We add a center $O$ to a regular hexagon and 6 rays, connecting the point O with the vertices of the hexagon. How many closed routes are there in the obtained graph of length n leading from $O$ to $O$ (edges on a route can repeat)? Arrange the appropriate recursive equation and solve it.
Let $S_n$ denote the number of closed routes closed from $O$ to $O$ of lengths $n$. I check one by one the value of $S_n$ for several initial values of n:
- $S_0 = 1$
- $S_1 = 0$
- $S_2 = 6$. It is 6 because we have six two-step routes (as many as rays: after the first step we are in a vertex and in the second step we have to return to the center)
- $S_3 = 6 \cdot 2=12$ In the first step we have $6$ possibilities and after this step we are in any of the vertices of the hexagon and the next step can be made to the right or left on the 2 possibilities, and in the next step we no longer have a choice - we have to return to the center, so there are $6 \cdot 2$ possibilities.
- $S_4 = 6 \cdot s_2 + 6 \cdot 2 \cdot 2 =60$ We can take the first step again in six ways after which we are at any of the vertices and now if in the second step we go back to the center we return to the $S_2$ possibilities which means it will already be $6 \cdot S_2$, and if in the second step we go right or left then we have two possibilities after which we are again in one of the vertices and now we can not go to the center, we have to go right or left again - that is two possibilities. So $S_4 = 6 \cdot S_2 + 6 \cdot 2 \cdot 2 = 60$.
- $S_5 = 6 \cdot S_3 + 6 \cdot 2 \cdot S_3 + 6 \cdot 2 \cdot 2 \cdot S_2 + 6 \cdot 2 \cdot 2 \cdot 2 \cdot 2 = 192$ Again, in the first step we have 6 possibilities and if in the second we go back to the middle then we get $S_3$, and if in the second step we go right or left (that is two possibilities) and then return to the center then we get $S_2$, and if in the third step we again go to the right or left (again two possibilities) and in the fourth step we no longer have a choice.

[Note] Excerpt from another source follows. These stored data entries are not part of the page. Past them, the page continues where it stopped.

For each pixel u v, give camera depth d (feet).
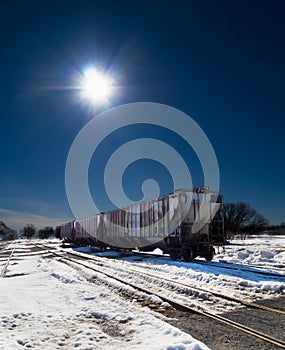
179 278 34.83
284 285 28.09
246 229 222.07
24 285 33.63
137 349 14.43
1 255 91.76
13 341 15.71
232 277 32.91
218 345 15.24
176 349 14.15
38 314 21.20
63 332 17.43
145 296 26.37
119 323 19.10
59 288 31.48
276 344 15.06
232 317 19.99
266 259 55.62
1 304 24.11
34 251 105.50
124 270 41.98
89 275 39.68
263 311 21.30
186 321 19.53
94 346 15.06
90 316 20.89
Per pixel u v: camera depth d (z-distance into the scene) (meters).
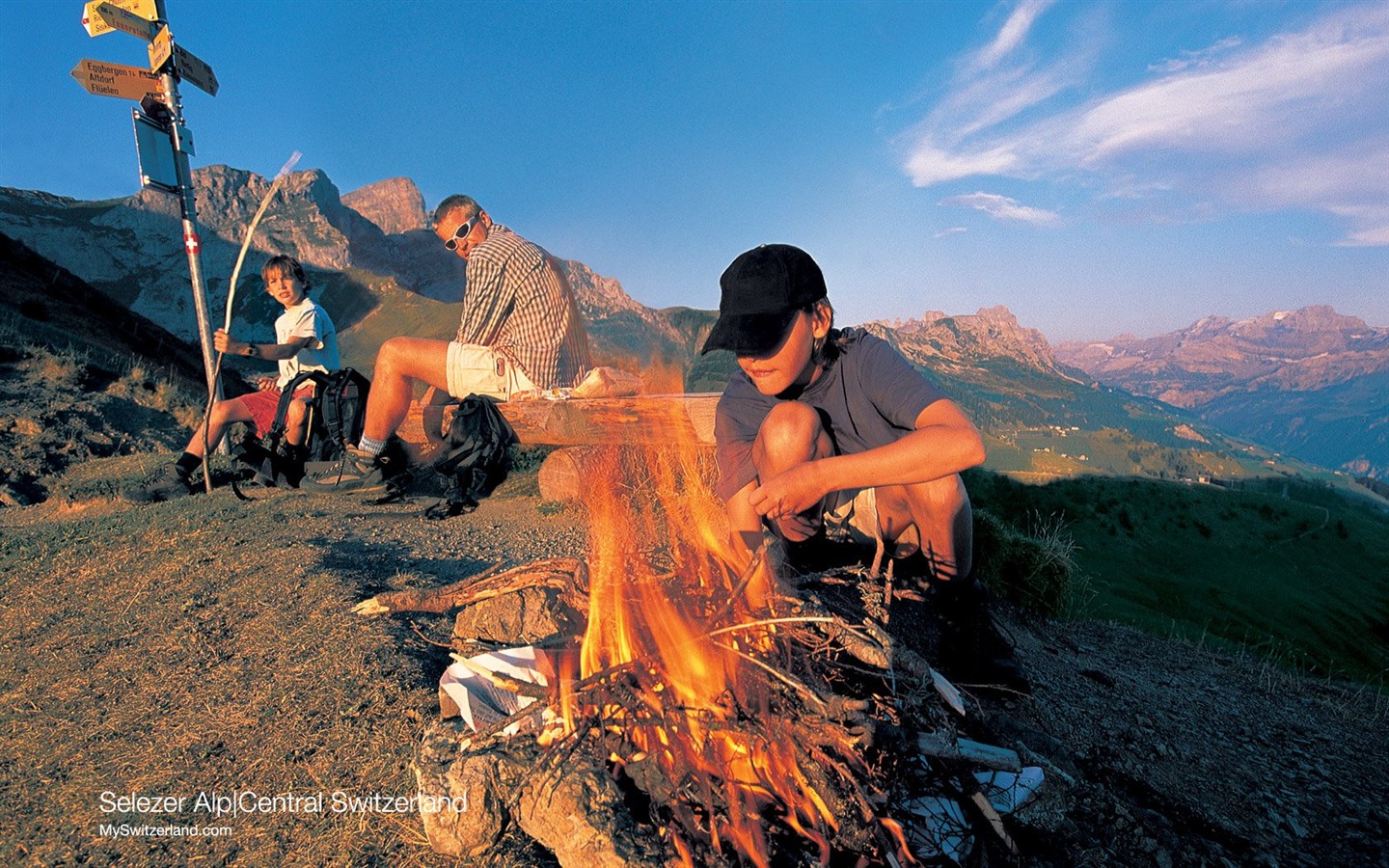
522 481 5.60
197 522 4.30
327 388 5.27
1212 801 2.83
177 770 2.11
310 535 4.09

- $S_6 = 6 \cdot S_4 + 6 \cdot 2 \cdot S_3 + 6 \cdot 2 \cdot 2 \cdot S_2 + 6 \cdot 2 \cdot 2 \cdot 2 \cdot 2 = 744$ Again in the first step we have 6 possibilities and if in the second we return then we get $S_4$, and if in the second one to the right or left (2 possibilities) then if in the third one we go back we get $S_3$, and if in the third to the right or left (2 possibilities) and in the fourth we return then we get $S2$ and if in the fourth to the left or right (2 possibilities) then in the fifth we must go left or right (2 possibilities) and in the sixth we return.
Thus, it can be seen that $S_n = 6S_n - 2 + 6 \cdot 2 S_n - 3 + 6 \cdot 2 \cdot 2 \cdot S_n - 4 + (...) + 6 \cdot 2_n - 2$, but given that $S_1 = 0$,$S_0 = 1$ we can write that $S_n = 6S_{n-2} + 2 \cdot 6S_{n-3} + 2 \cdot 2 \cdot 6S_{n-4} + (...) + 2^{n-3} \cdot 6S_1 + 2^{n-2} \cdot 6S_0$. Thus, we see that the sequence will be defined recursively by $S_n = 6S_{n- 2} + 2 \cdot S_{n-1}$. That is, we predict $S_n = q^n$ and insert into the equation obtaining: $q^n - 2q^{n-1} - 6q^{n-2} = 0$ i.e. $q^2 - 2q - 6 = 0$. The solutions are $q_1 = -1 - \sqrt{7} $ and $q_2 = -1 + \sqrt{7}$. Solution $S_n$ we predict in the form $S_n = cq^n_1 + dq^n_2$. Substituting the initial conditions, we get that $S_n = \frac{7 - \sqrt{7}}{14}(-1 - \sqrt{7})^n + \frac{7 + \sqrt{7}}{14} (-1 + \sqrt{7})^n$
Is that a correct solution?
That is the recursion, but your derivation of it is neither clear or convincing. I suggest instead that you consider what happens if you have a closed path of length $n$ and remove the last two edges. Backing up the first edge leaves you out at one of the vertices. Backing up the second edge will either take you to another vertex, or else back to the center $O$.
Adding these together gives $S_n = 2S_{n-1} + 6S_{n-2}$.
If $q = -1 - \sqrt 7$, then $q^2 = 8 + 2\sqrt 7$, while $2q + 6 = 4 - 2\sqrt 7$, so this is not a root of $q^2 = 2q + 6$, and neither is the other. This is due to a simple sign error.